___ Passage provided ___

A server in accordance with Aspect 5 of the present invention may be configured such that, in Aspect 3 or 4: one option is selected from the option group based on at least one of the keyword, the content of the speech, and the one or more kinds of information; and the option presenting sound, which presents the one option to the user, is generated as the response sound.

According to the above configuration, it is possible to select one option based on the flow of conversation and the one or more kinds of information, and present the selected option to the user. This makes it possible to reduce the number of conversations between the user and the electronic apparatus, and thus possible to shorten the time taken for the user to select a specific option.

A server in accordance with Aspect 6 of the present invention (management server 100, 100a, 100b, 100c) may be configured such that, in Aspects 1 to 4, if the number of options resulted from the narrowing down of the option group based on the keyword is equal to or more than a predetermined number, an option-narrowing prompting sound is generated as the response sound, the option-narrowing prompting sound prompting the user to speak another keyword that enables further narrowing down of the options.

According to the above configuration, it is possible to narrow down the option group step by step, through the repetitive conversations between the user and the electronic apparatus. This makes it possible to present a reduced number of options to the user.

A server in accordance with Aspect 7 of the present invention may be configured such that, in Aspect 6, if the number of options resulted from the narrowing down of the option group is two or more, a sound indicative of one of the options resulted from the narrowing down of the option group is added at an end of the option-narrowing prompting sound generated as the response sound.

According to the above configuration, it is possible to narrow down the option group to a few options and, at the same time, possible to present one of these few options first. This makes it possible, assuming that the user selects the presented option, to reduce the number of conversations between the user and the electronic apparatus. In addition, since the one option is audibly presented at the end of the option-narrowing prompting sound, the user does not so much feel that he/she is forced to select the one option.

A server in accordance with Aspect 8 of the present invention (management server 100c) may be Configured such that, in Aspects 2 to 7: whether or not the sound of the speech contains an instruction to present another option other than an option(s) contained in a previously-generated option presenting sound is determined; and if it is determined that the sound of the speech contains an instruction to present another option, then the option presenting sound, which includes another option other than an option(s) contained in the previously-generated option presenting sound, is generated as the response sound. According to this configuration, the server is capable of, when the user wishes another option other than the option(s) presented by the server, receiving an instruction to present a different option. This improves convenience for the user.

___ Data entries ___

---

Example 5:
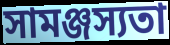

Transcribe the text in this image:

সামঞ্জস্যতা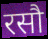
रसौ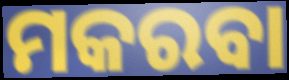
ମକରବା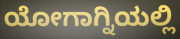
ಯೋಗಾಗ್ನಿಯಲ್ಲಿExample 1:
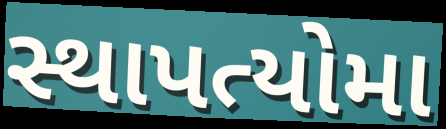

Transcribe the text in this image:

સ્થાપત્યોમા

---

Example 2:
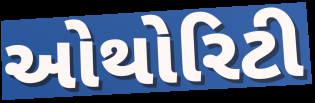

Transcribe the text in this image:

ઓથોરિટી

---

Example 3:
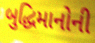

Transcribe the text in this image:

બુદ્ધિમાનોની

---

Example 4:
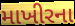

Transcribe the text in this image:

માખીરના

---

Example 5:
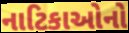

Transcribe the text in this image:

___
___ Data entries ___

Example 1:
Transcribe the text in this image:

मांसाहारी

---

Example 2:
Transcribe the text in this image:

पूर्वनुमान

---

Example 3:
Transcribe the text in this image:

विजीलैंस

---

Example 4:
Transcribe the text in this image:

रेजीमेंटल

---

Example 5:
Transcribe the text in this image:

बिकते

___

What to work on | From the passage about the server, return word for word the stretch that begins with the words "A server in accordance with Aspect 8" and stops after the words "for the user.".

Reply to the exercise |
A server in accordance with Aspect 8 of the present invention (management server 100c) may be Configured such that, in Aspects 2 to 7: whether or not the sound of the speech contains an instruction to present another option other than an option(s) contained in a previously-generated option presenting sound is determined; and if it is determined that the sound of the speech contains an instruction to present another option, then the option presenting sound, which includes another option other than an option(s) contained in the previously-generated option presenting sound, is generated as the response sound. According to this configuration, the server is capable of, when the user wishes another option other than the option(s) presented by the server, receiving an instruction to present a different option. This improves convenience for the user.